Quando entriamo nel diedro la musica cambia, capiamo subito che non sarà facile, l’arrampicata in libera sarà da dimenticare a causa della roccia marcia e le colate nere che escono dalla fessura che chiude il diedro.
Ci vorranno altre quattro giornate di “lavoro” divise in due tentativi per completare tutto il diedro ed il traverso sotto i tetti, che si rivelerà meno difficile di quanto immaginavamo. L’artificiale è abbastanza spinto, fatto di chiodi che non “cantano”, cliff e friends in fessure decisamente marce. Nonostante ciò siamo sempre riusciti a fare delle ottime soste; entrambi non siamo degli esperti artificialisti quindi le gradazioni da noi indicate non devono essere prese troppo alla lettera.
Dentro il grande diedro giallo, da cui si vede il leggendario diedro dei Bellunesi, i nostri pensieri vagavano pensando a Bee e a Miotto; proprio dal personaggio di Bee, Luca ha tratto ispirazione per questa salita poco alla moda.

- _Cosa fare_
Scrivi il seguito del brano sulla salita del grande diedro giallo, partendo subito dopo la sua ultima frase.

- _Dati registrati_
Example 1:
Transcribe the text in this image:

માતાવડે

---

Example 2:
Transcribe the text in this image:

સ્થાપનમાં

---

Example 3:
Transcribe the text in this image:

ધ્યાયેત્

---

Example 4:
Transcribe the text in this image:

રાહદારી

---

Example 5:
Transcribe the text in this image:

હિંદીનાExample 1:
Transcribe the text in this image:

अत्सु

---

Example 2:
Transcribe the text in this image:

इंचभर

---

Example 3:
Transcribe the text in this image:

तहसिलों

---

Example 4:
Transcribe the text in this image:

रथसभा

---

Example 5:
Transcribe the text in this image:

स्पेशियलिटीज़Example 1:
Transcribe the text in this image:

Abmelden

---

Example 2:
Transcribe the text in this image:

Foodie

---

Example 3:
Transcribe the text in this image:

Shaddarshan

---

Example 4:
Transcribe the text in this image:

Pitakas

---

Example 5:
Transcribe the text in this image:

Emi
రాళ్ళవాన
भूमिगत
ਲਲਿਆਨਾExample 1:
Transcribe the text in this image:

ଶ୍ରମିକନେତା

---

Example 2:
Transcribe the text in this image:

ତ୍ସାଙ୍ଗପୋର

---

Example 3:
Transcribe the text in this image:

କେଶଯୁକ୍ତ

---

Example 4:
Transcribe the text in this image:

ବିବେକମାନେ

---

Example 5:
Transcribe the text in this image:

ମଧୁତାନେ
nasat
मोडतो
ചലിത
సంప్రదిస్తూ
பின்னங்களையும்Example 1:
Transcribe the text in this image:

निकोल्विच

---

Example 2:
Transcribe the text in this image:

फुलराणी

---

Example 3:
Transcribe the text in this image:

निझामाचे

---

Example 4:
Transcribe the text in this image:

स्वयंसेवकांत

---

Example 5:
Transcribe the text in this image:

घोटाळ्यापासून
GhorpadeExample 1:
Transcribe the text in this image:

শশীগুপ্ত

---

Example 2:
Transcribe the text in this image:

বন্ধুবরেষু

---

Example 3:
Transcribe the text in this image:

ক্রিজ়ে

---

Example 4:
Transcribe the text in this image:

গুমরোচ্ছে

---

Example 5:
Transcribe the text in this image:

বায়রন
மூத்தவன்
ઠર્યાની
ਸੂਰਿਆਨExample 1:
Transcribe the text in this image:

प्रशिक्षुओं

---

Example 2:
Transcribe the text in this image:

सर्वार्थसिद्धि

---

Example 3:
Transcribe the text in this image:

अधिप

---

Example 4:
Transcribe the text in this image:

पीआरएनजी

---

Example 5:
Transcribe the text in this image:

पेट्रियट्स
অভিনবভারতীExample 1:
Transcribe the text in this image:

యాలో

- _Risposta al compito_
Con un ultimo tentativo prima dell’arrivo dell’autunno, risaliamo con le jumar le corde fisse che abbiamo lasciato dentro al diedro, non mancano momenti di panico dovuti allo sfregare delle corde su delle lame acuminate. Le placche grigie, sopra il grande diedro giallo, si rivelano meno ardue di quanto ipotizzato; la roccia è diametralmente opposta rispetto a quella del grande diedro, ottima e molto lavorata con varie clessidre. Due tiri di V e uno di VII, quest’ultimo da me affrontato più con foga che cervello, ci portano alle placconate a sinistra della via dei Sud Tirolesi, dove passano delle varianti di collegamento tra la via del Cuore e la Sud Tirolesi.
Il freddo di metà settembre, in parete c’è già un po’ di neve e verglas, ci fa optare per una rapida uscita sulla via del Cuore, il problema della Head Wall rimane lì ad aspettare un'altra cordata.
Dopo tanti giorni passati nell’ombra della nord, domenica 22 settembre alle 17 raggiungiamo il sole della vetta, colmi di felicità!
RICCARDO BEE di Luca Vallata
Di Riccardo Bee me ne aveva parlato mio nonno che era stato suo collega all’Itis di Belluno quando ero ancora molto piccolo, mi raccontava queste storie che per mia e sua ignoranza alpinistica galleggiavano in un’atmosfera di leggenda. Mi raccontava che una volta qualcuno gli aveva rubato lo zaino del materiale da bivacco e lui sorpreso dall’oscurità aveva dovuto camminare avanti e indietro su di una cengia per tutta la notte, non si sa dove, non si sa quando.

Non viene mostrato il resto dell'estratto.